Sunday February 8th, 2015

The exercise:

Write something that has to do with: poison.

Currently reading Mr. Mercedes by Stephen King. It's really pulling me along, sometimes by the throat. I just finished a particularly horrifying part, which inspired today's prompt, but mostly it has been interesting, tense storytelling that has given me so much trouble with putting the book down.

I'm feeling mostly recovered now, but Kat and Max are both still suffering. Really hoping they'll be able to join me at the other end of this misery soon.

Mine:

"Thank you for agreeing to meet with me on such short notice," she says with a smile that she probably thinks is seductive. I've seen more alluring expressions in the morgue.

"I had an opening in my schedule," I reply. "You were just fortunate the timing worked out in your favour, that's all."

"Still," she says as she runs a finger around the rim of her martini glass, "I just want you to know how very, very appreciative I am."

"Uh huh." You know, I hear that some people take vacations when their calendar unexpectedly opens up for a few days in a row. I should look into that idea. "So what can I do for you?"

"Well, you see..." She gives the patrons at a nearby table a surreptitious glance. I take the opportunity to roll my eyes. "It's my husband."

It always is.

"The honeymoon is over, I take it?"

"Honey, there was never any honeymoon to begin with!" Her eyes go wide when she realizes that she's allowed her voice to get too loud. She blushes furiously before adding in a horrified whisper, "He was too cheap to pay for one."

"I'm sorry for your loss." There's enough sarcasm coating my words to pin them to the ocean floor but she takes them at face value anyway. Good lord. "Any preference on the way he leaves you a grieving widow?"

"Oh, no! I hadn't given that any thought!"

"Uh huh."

"Like, at all!"

"Uh huh."

A brief pause while she inspects her fake red nails. Then:

"Well, I suppose if I have a say in the matter... how expansive is your knowledge of poisons?"

I smile. Okay, maybe it's more of a smirk. Looks like Benny the Bartender owes me fifty bucks.

4 comments:

Greg said...

I haven't read any of King's newer stuff really; I think Rose Madder might have been the last one I read. He's definitely a good author, but he was one of those I read a lot of when I was a kid, and then seemed to grow away from. However, what I'm reading at the moment isn't even fiction, so I may not be the best person to comment (I'm reading about how English is actually strongly affected by Welsh and Celtic!)
Hmm, I'm not entirely from that first paragraph if I should refer to a narrator or a necrophile :) I like this guy though, he's pragmatic and cynical and world-weary and just the kind of person I like to read about and sympathise with. Less so his client though, she seems scheming and manipulative, and I have to work with that kind of person! The short, abrupt line style definitely brings the mood of the scene across very well, and her coyness is... hard to look away from, for all it's unappealing :) Nice work!

Poison
Caryatid columns hold aloft
A fornicated ceiling that is black
From vapours that arise at night.

Extracted data:
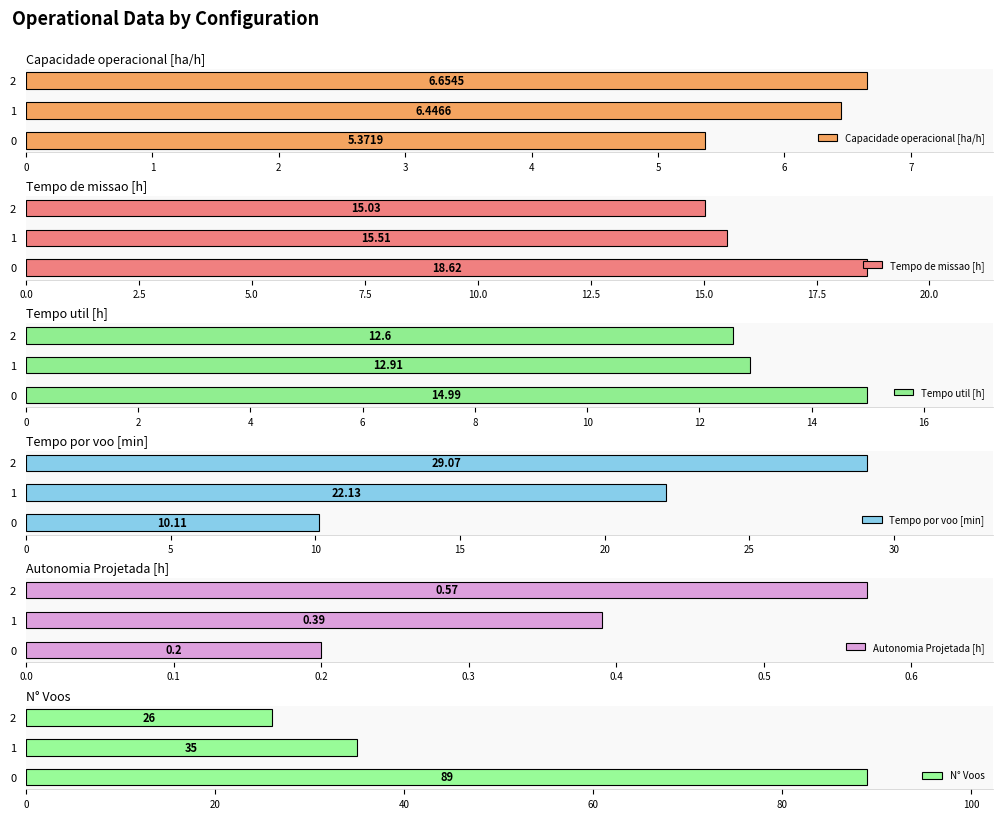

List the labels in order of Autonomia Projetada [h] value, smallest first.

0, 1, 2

==

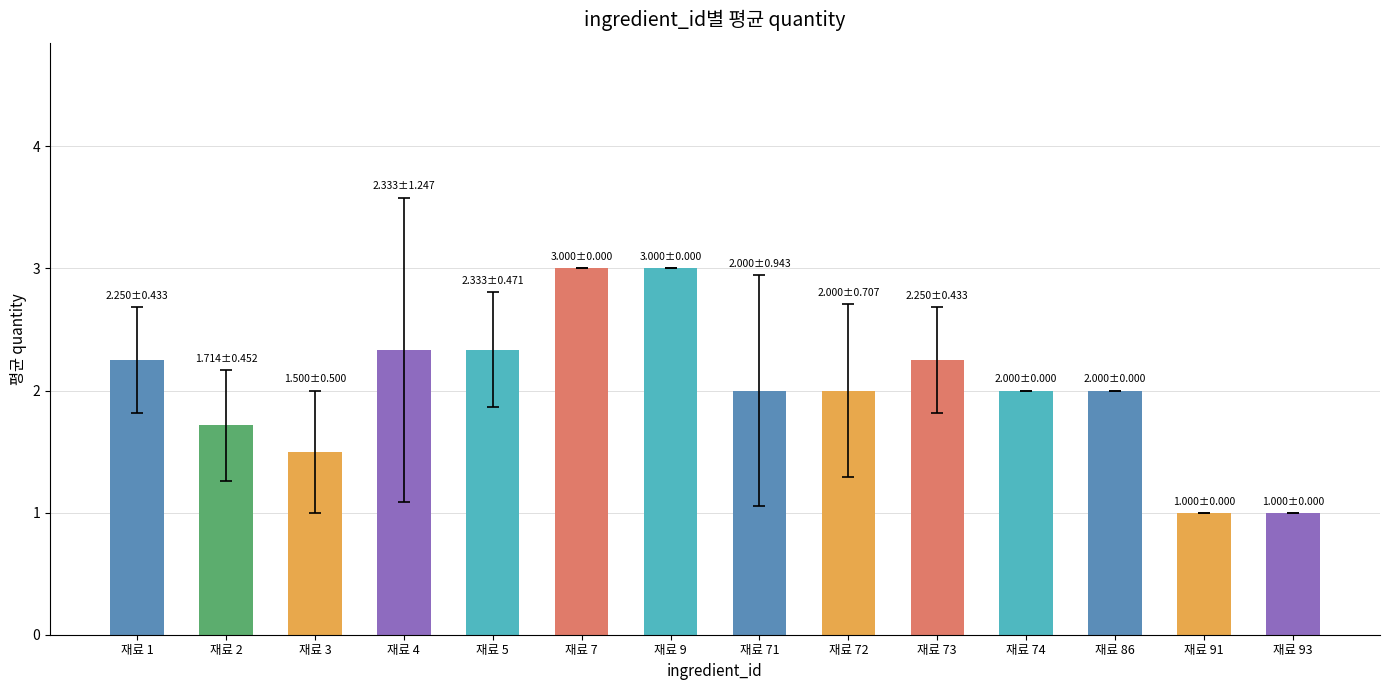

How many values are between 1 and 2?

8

Problem: Proceed with the blog post on the poison writing prompt, picking up right after its last line. None of the rows are needed here.

Result for this task:
Like shadowed souls in hell
They twist and writhe, cavorting in
Stygian gloom, dancing in this
Poisoned room, hands outstretched
With the promise of an invite.

Soot falls like snow, melting on unclad skin,
Seeping in,
And poison trickles inside virgin veins.
Violent pains
Wrack the supplicant and thrust them to the floor.

A sacrifice is made, an evil force is now appeased
But though it sits and feeds
On poisoned meat
It is never satisfied,
And so the caryatids twist and writhe
Beneath the fornicated ceiling of the poison room.

morganna said...

Going off yours, Marc. (And speaking of which, now that you're feeling better, can we expect a return to Mars soon?)
==============
The hitman was smirking at her. She was sure of it. She glanced around the seedy bar one more time. Now the bartender was glaring at her. Geez, what was with everyone tonight? Just 'cause she wanted to get rid of her husband ...

Forget it. She'd do the job herself. She stood abruptly, throwing some money on the table. "Thanks for your time, mister, but I'm not going to need you after all." She turned away, pretending not to notice her companion's eyes narrow ominously.

He lunged forward and wrapped his forearm around her throat. He hissed in her ear, "It's not as simple as that, lady. You don't mess with Black Jack."

She struggled, but soon went limp. He checked her pulse. Good, she was just out, not dead. He tied her up and left her in the back room of the bar with a note.

When she woke up, the first thing she saw was the note propped in front of her. It said, "I bet you can get out of there. When you do, your husband will be dead. You know what you owe me. Don't mess with Black Jack."

Anonymous said...

I'm with Morganna. I'd love to go back to Mars and see what our passengers are up to!

Poison:

It was such a beautiful flower, I thought, gazing upon the dried small white bell-shaped petals lying on the course work table. I remembered when I used to weave the small stems into bracelets for me and my nurse when I was younger.
But I had outgrown the age of flower weaving, outgrown the innocence of my girlhood living in the palace. After everything I had been through, everything I’ve seen around my kingdom, I knew that there was a certain degree of harshness in everyone that would always find a way to leak out of the cracks of even the most perfected façade.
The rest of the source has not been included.